Only Louisiana and Texas rank ahead of New Jersey in the number of these types of properties, which total 30,000 nationwide. New Jersey has accounted for $660 million of the $5 billion in related payments over that time.

The overriding problem is that the NFIP isn’t designed to adapt to buyouts. Instead, claims roll out toward rebuilding and elevation projects, the latter of which are particularly popular along the New Jersey coastline. While many property owners want to stay put regardless of the challenges, reluctant to give up a cherished location or in the belief that they shouldn’t quit the fight, many others are more than willing to take a buyout and move on — if they didn’t have to take a financial bath to do it.

From the government’s perspective, the long-term benefits of buying out flood-prone homes and getting them off insurance rolls should be obvious. Those homes won’t become meaningfully safer, regardless of enhanced flood protections. Rising sea levels will only exacerbate coastal flooding in the years ahead, and a pair of new scientific studies published Monday paint a dire picture, estimating the Earth will be nearly 4 degrees Fahrenheit warmer by the end of the century, with significant effects to be felt long before that.

(WORK TO COMPLETE) Continue the passage above on flood-prone home buyouts and the NFIP, picking up right after its final sentence.

(INPUT DATA)

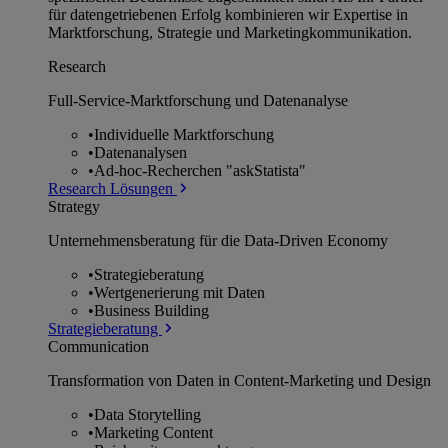
für datengetriebenen Erfolg kombinieren wir Expertise in
Marktforschung, Strategie und Marketingkommunikation.
Research
Full-Service-Marktforschung und Datenanalyse
•
Individuelle Marktforschung
•
Datenanalysen
•
Ad-hoc-Recherchen "askStatista"
Research Lösungen
Strategy
Unternehmens­beratung für die Data-Driven Economy
•
Strategieberatung
•
Wertgenerierung mit Daten
•
Business Building
Strategieberatung
Communication
Transformation von Daten in Content-Marketing und Design
•
Data Storytelling
•
Marketing Content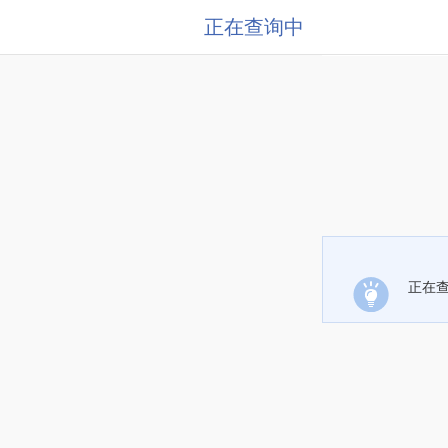
正在查询中
正在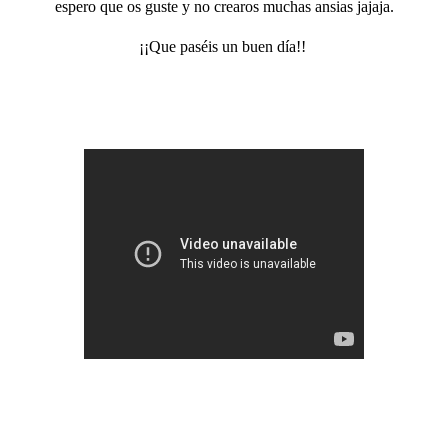
espero que os guste y no crearos muchas ansias jajaja.
¡¡Que paséis un buen día!!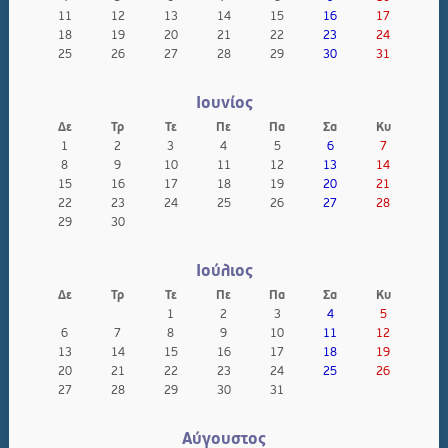
11
12
13
14
15
16
17
18
19
20
21
22
23
24
25
26
27
28
29
30
31
Ιουνίος
Δε
Τρ
Τε
Πε
Πα
Σα
Κυ
1
2
3
4
5
6
7
8
9
10
11
12
13
14
15
16
17
18
19
20
21
22
23
24
25
26
27
28
29
30
Ιούλιος
Δε
Τρ
Τε
Πε
Πα
Σα
Κυ
1
2
3
4
5
6
7
8
9
10
11
12
13
14
15
16
17
18
19
20
21
22
23
24
25
26
27
28
29
30
31
Αύγουστος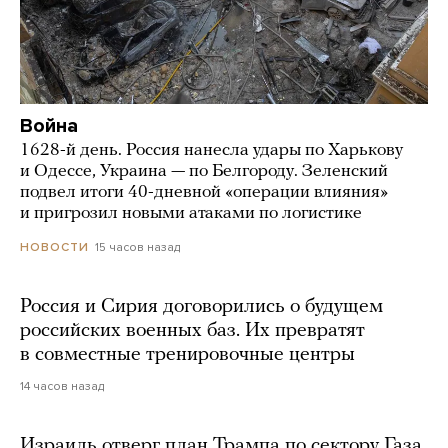
Война
1628-й день. Россия нанесла удары по Харькову
и Одессе, Украина — по Белгороду. Зеленский
подвел итоги 40-дневной «операции влияния»
и пригрозил новыми атаками по логистике
15 часов назад
НОВОСТИ
Россия и Сирия договорились о будущем
российских военных баз. Их превратят
в совместные тренировочные центры
14 часов назад
Израиль отверг план Трампа по сектору Газа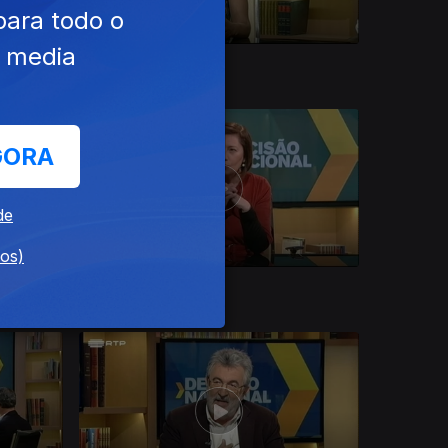
para todo o
e media
31 mar. 2019
GORA
de
dos)
03 mar. 2019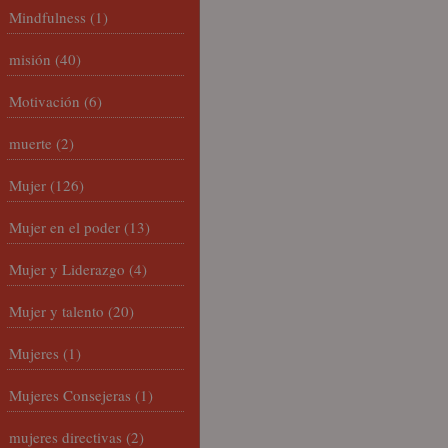
Mindfulness
(1)
misión
(40)
Motivación
(6)
muerte
(2)
Mujer
(126)
Mujer en el poder
(13)
Mujer y Liderazgo
(4)
Mujer y talento
(20)
Mujeres
(1)
Mujeres Consejeras
(1)
mujeres directivas
(2)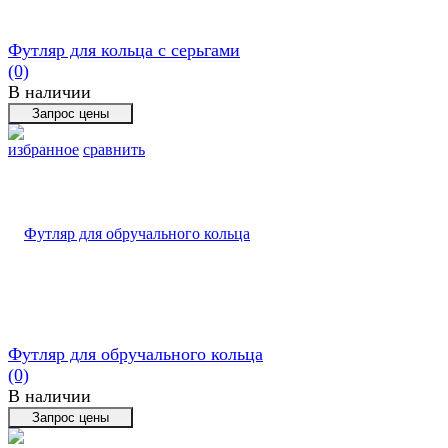
Футляр для кольца с серьгами
(0)
В наличии
избранное
сравнить
Футляр для обручального кольца
(0)
В наличии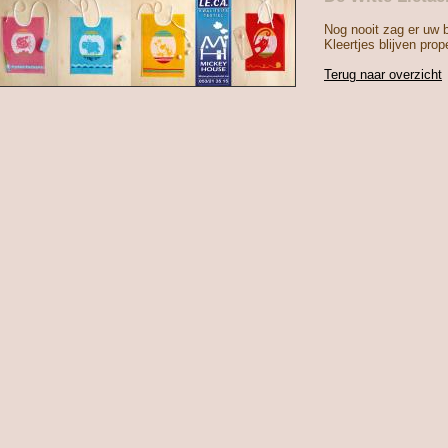
Nog nooit zag er uw b
Kleertjes blijven prope
Terug naar overzicht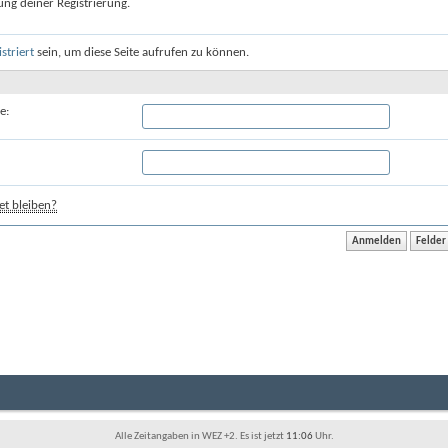
ung deiner Registrierung.
istriert
sein, um diese Seite aufrufen zu können.
e:
t bleiben?
Alle Zeitangaben in WEZ +2. Es ist jetzt
11:06
Uhr.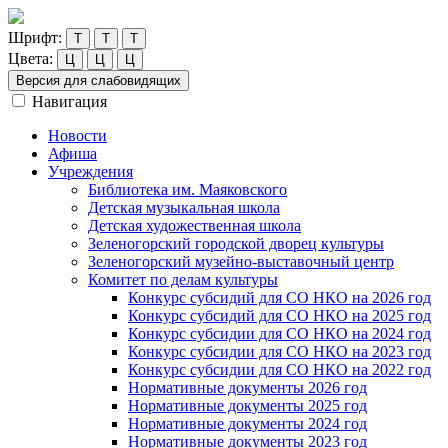
Шрифт:
Т
Т
Т
Цвета:
Ц
Ц
Ц
Версия для слабовидящих
Навигация
Новости
Афиша
Учреждения
Библиотека им. Маяковского
Детская музыкальная школа
Детская художественная школа
Зеленогорский городской дворец культуры
Зеленогорский музейно-выставочный центр
Комитет по делам культуры
Конкурс субсидий для СО НКО на 2026 год
Конкурс субсидий для СО НКО на 2025 год
Конкурс субсидии для СО НКО на 2024 год
Конкурс субсидии для СО НКО на 2023 год
Конкурс субсидии для СО НКО на 2022 год
Нормативные документы 2026 год
Нормативные документы 2025 год
Нормативные документы 2024 год
Нормативные документы 2023 год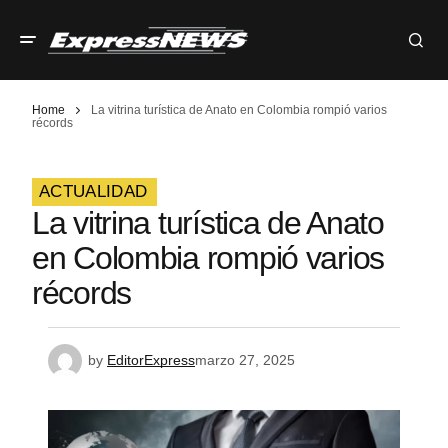
Home
La vitrina turística de Anato en Colombia rompió varios
récords
ACTUALIDAD
La vitrina turística de Anato
en Colombia rompió varios
récords
by
EditorExpress
marzo 27, 2025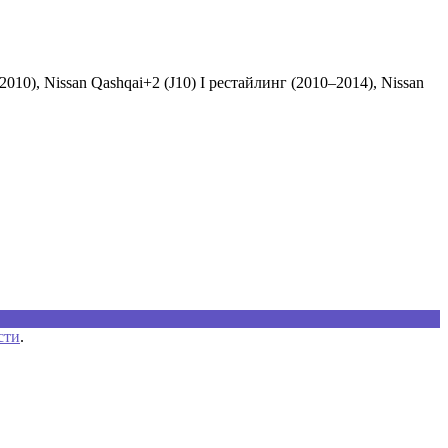
–2010), Nissan Qashqai+2 (J10) I рестайлинг (2010–2014), Nissan
сти
.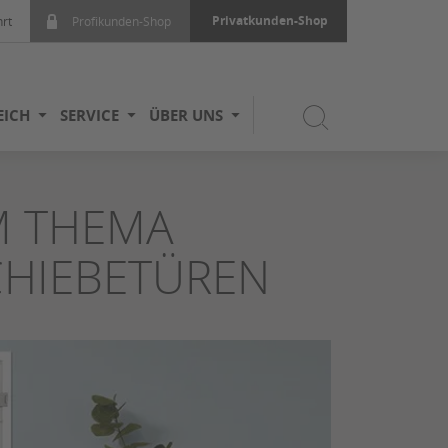
Privatkunden-Shop
rt
Profikunden-Shop
EICH
SERVICE
ÜBER UNS
M THEMA
CHIEBETÜREN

(RESPONSE)
As the NFIP nears reauthorization by lawmakers, the program reforms now under consideration must focus on helping policyholders, not making it more difficult for them to receive their rightful claims. Among the reforms should be a greater emphasis on buyouts that give owners more reason to want to pull up stakes.

Creating a more solvent and more efficient federal flood insurance program cannot rely on taking a harder line on claims. That’s what has happened after Sandy — and it’s been another disaster.